### Yönerge A
Aşağıdaki Twitter'a giriş yazısından sonra gelen kayıtların tamamını satırı satırına yeniden yazınız. Resimleri yanıtınıza almayınız.

### Verilen metin

◆ ◆ ◆ ◆ ◆ ◆ ◆

YENİ BAŞLAYANLAR İÇİN TWITTER ya da ÖTÜKLEMEYE HIZLI BİR GİRİŞ

Madem OSHUBU!da popüler kültürden bahsediyoruz, Twitter'dan bahsetmeden olmaz. Hem sadece bahsetmekle de kalmayıp hemen her gün gazetelerde (okuyorsanız), televizyon programlarında, arkadaş sohbetlerinde karşımıza çıkan bu 'ötükleme' mecrasını anlamak da lazım. BrandAge dergisi için ayda 7-8 yazı Türkçeleştiriyorum ve istisnasız hepsinde, önümüzdeki yılların ana mecrası olarak mutlaka sosyal medyadan bahsediliyor; şaşırmamak gerekir çünkü bir zamanlar ICQ, MSN ne idiyse artık günümüzde Twitter o. Orada da arkadaş listenizden mütevellit bir komünitemiz vardı, Twitter'da ise komünitemiz daha 'umumi'.

◆ ◆ ◆ ◆ ◆ ◆ ◆

### Sağlanan kayıtlar

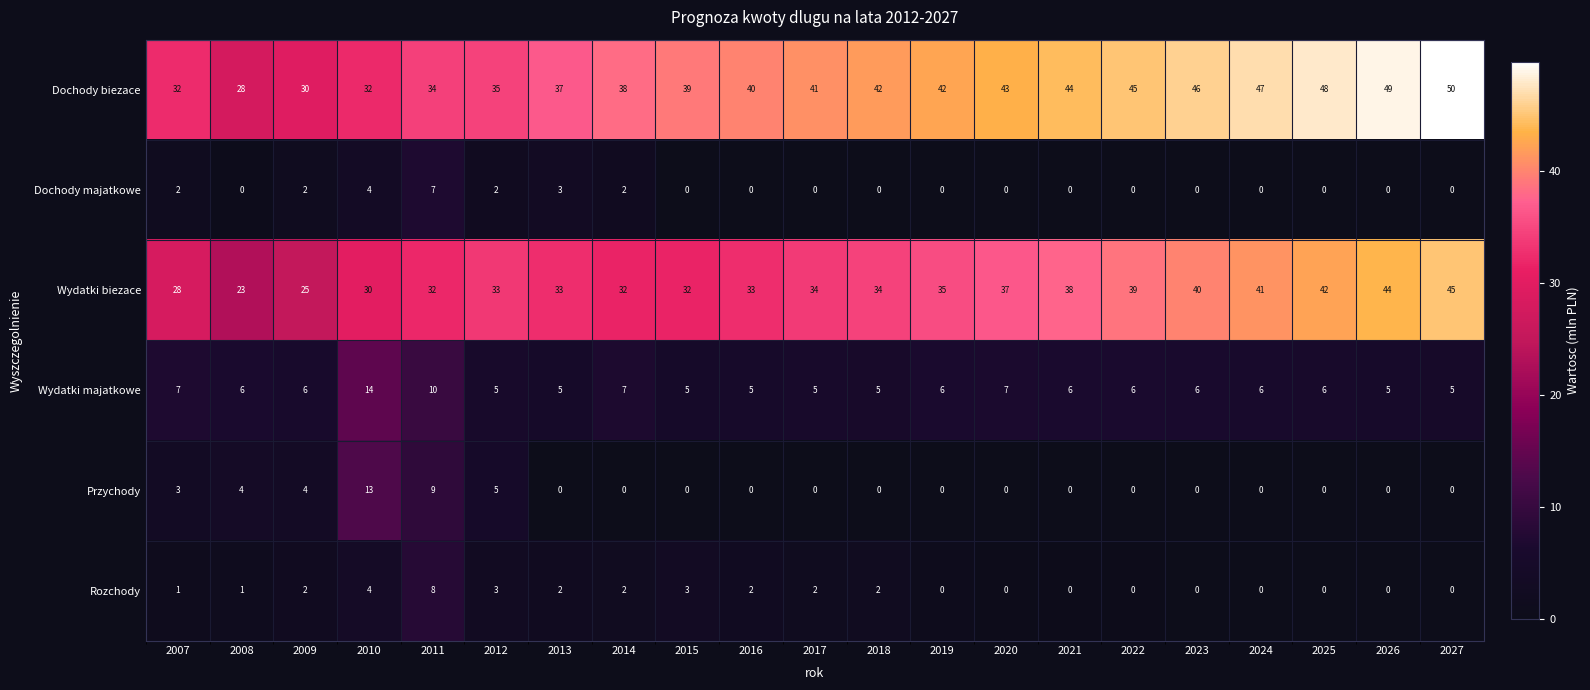

Count the Wydatki majatkowe values in the range 5 to 6.

16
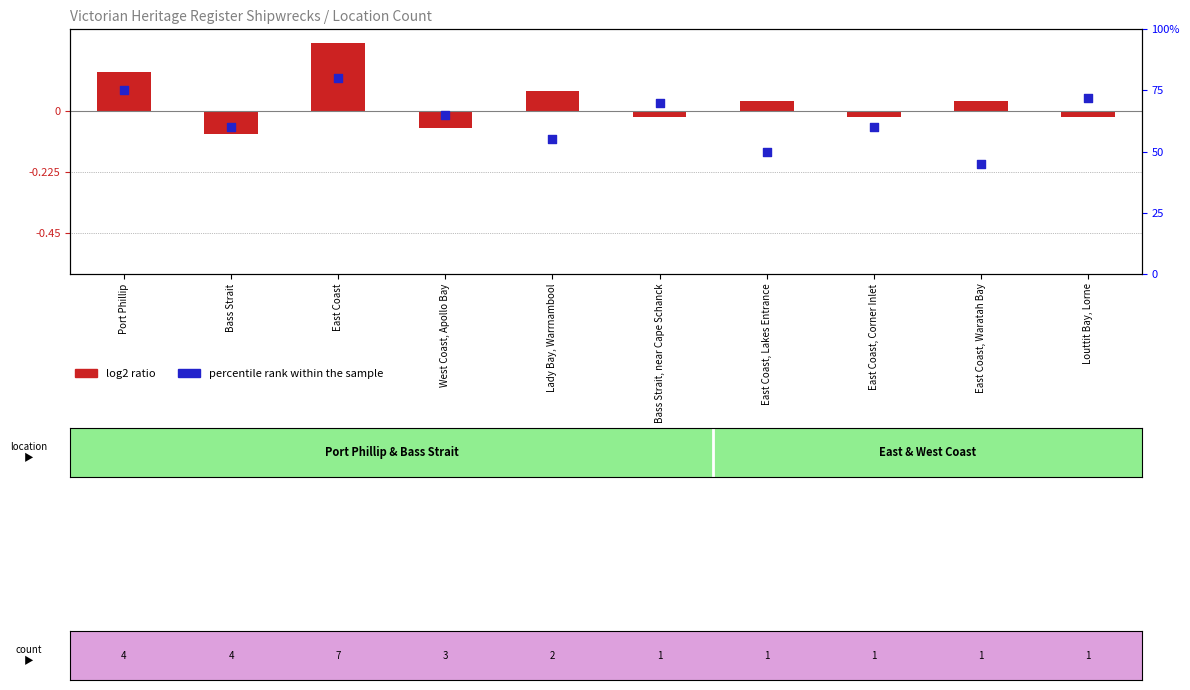

What is the change in value from East Coast to Lady Bay, Warrnambool?

-25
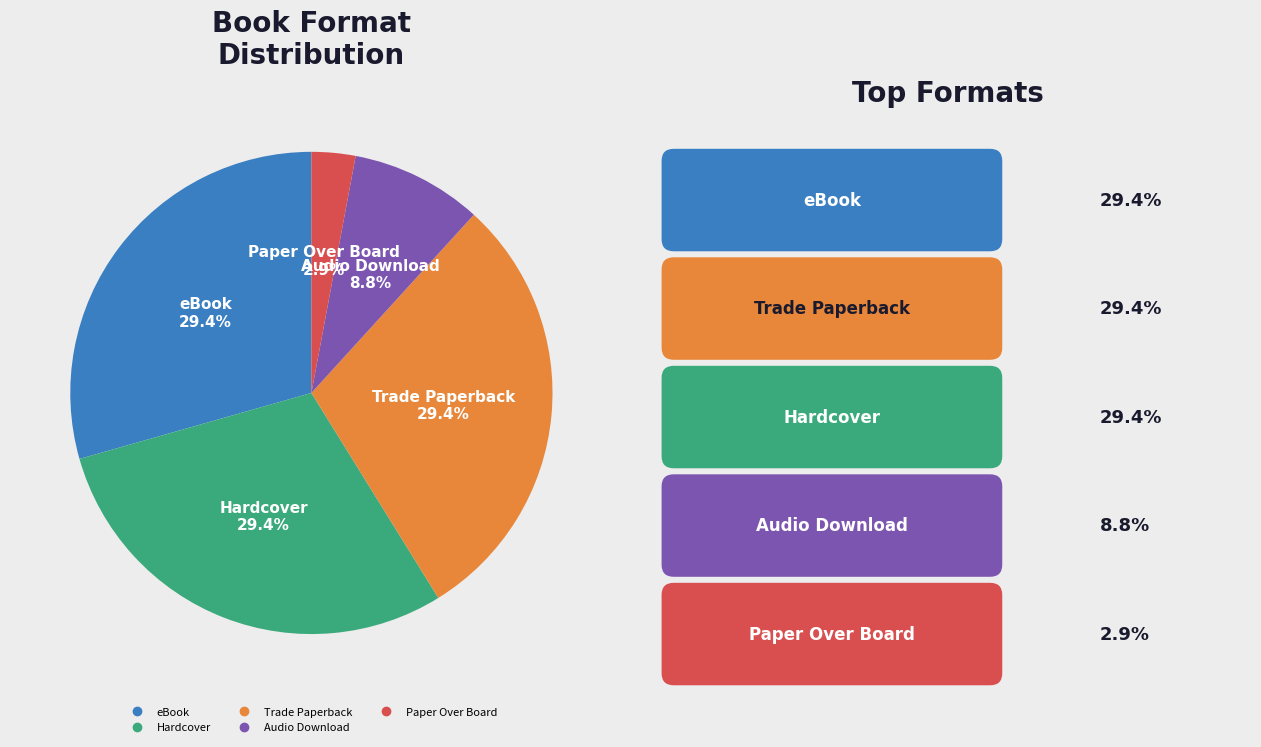

True or false: Audio Download accounts for 9% of the total.

True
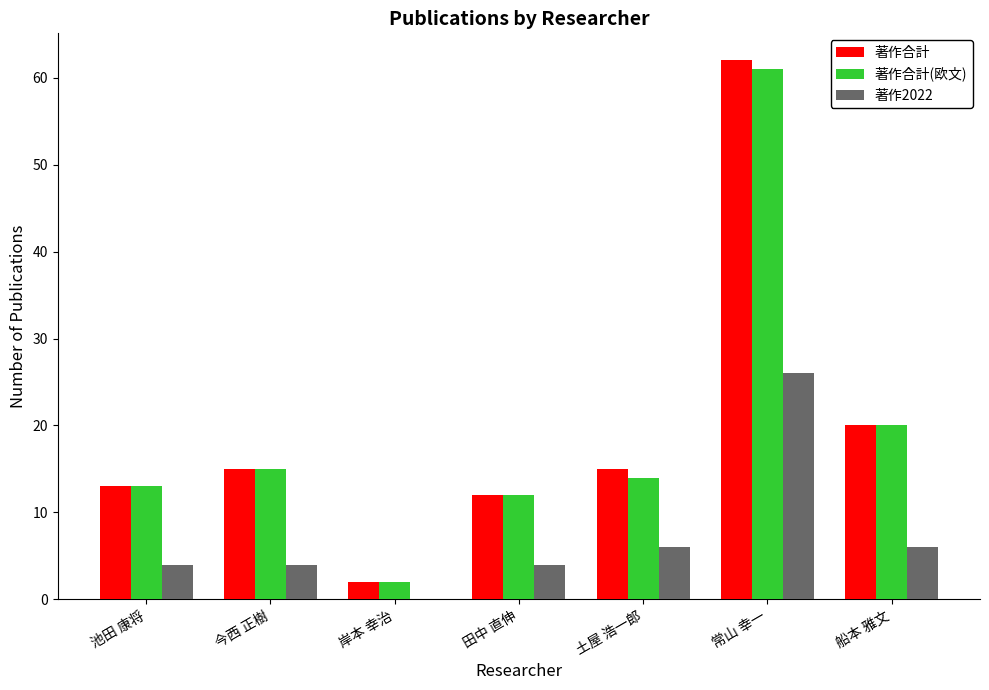

Does the chart contain stacked bars?

No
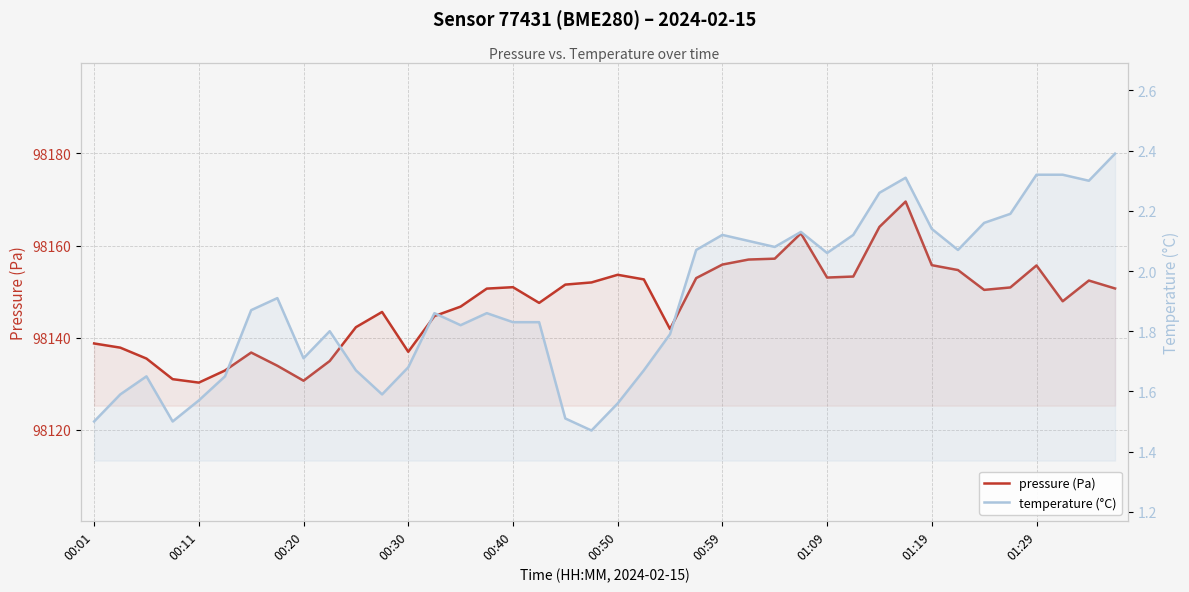

What is the sum of all pressure (Pa) values?

3925903.6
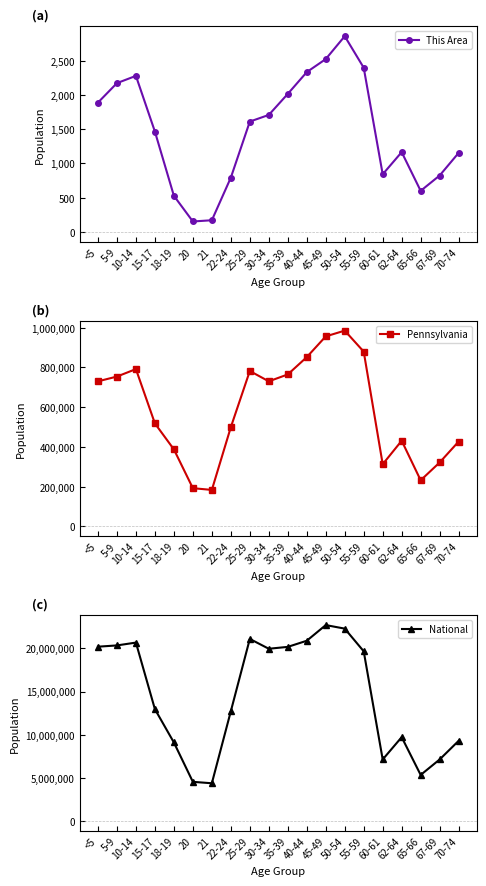

True or false: This Area has more than 0 points higher than both neighbors.

True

◆ ◆ ◆ ◆ ◆ ◆ ◆

### Yönerge B
Yukarıdaki Twitter'a giriş yazısında "YENİ BAŞLAYANLAR İÇİN" ifadesinden "komünitemiz daha 'umumi'." ifadesine varana dek her şeyi harfi harfine tekrarlayınız.

### Yanıtınız A
Count the Wydatki majatkowe values in the range 5 to 6.

16

What is the change in value from East Coast to Lady Bay, Warrnambool?

-25

True or false: Audio Download accounts for 9% of the total.

True

Does the chart contain stacked bars?

No

What is the sum of all pressure (Pa) values?

3925903.6

True or false: This Area has more than 0 points higher than both neighbors.

True

### Yanıtınız B
YENİ BAŞLAYANLAR İÇİN TWITTER ya da ÖTÜKLEMEYE HIZLI BİR GİRİŞ

Madem OSHUBU!da popüler kültürden bahsediyoruz, Twitter'dan bahsetmeden olmaz. Hem sadece bahsetmekle de kalmayıp hemen her gün gazetelerde (okuyorsanız), televizyon programlarında, arkadaş sohbetlerinde karşımıza çıkan bu 'ötükleme' mecrasını anlamak da lazım. BrandAge dergisi için ayda 7-8 yazı Türkçeleştiriyorum ve istisnasız hepsinde, önümüzdeki yılların ana mecrası olarak mutlaka sosyal medyadan bahsediliyor; şaşırmamak gerekir çünkü bir zamanlar ICQ, MSN ne idiyse artık günümüzde Twitter o. Orada da arkadaş listenizden mütevellit bir komünitemiz vardı, Twitter'da ise komünitemiz daha 'umumi'.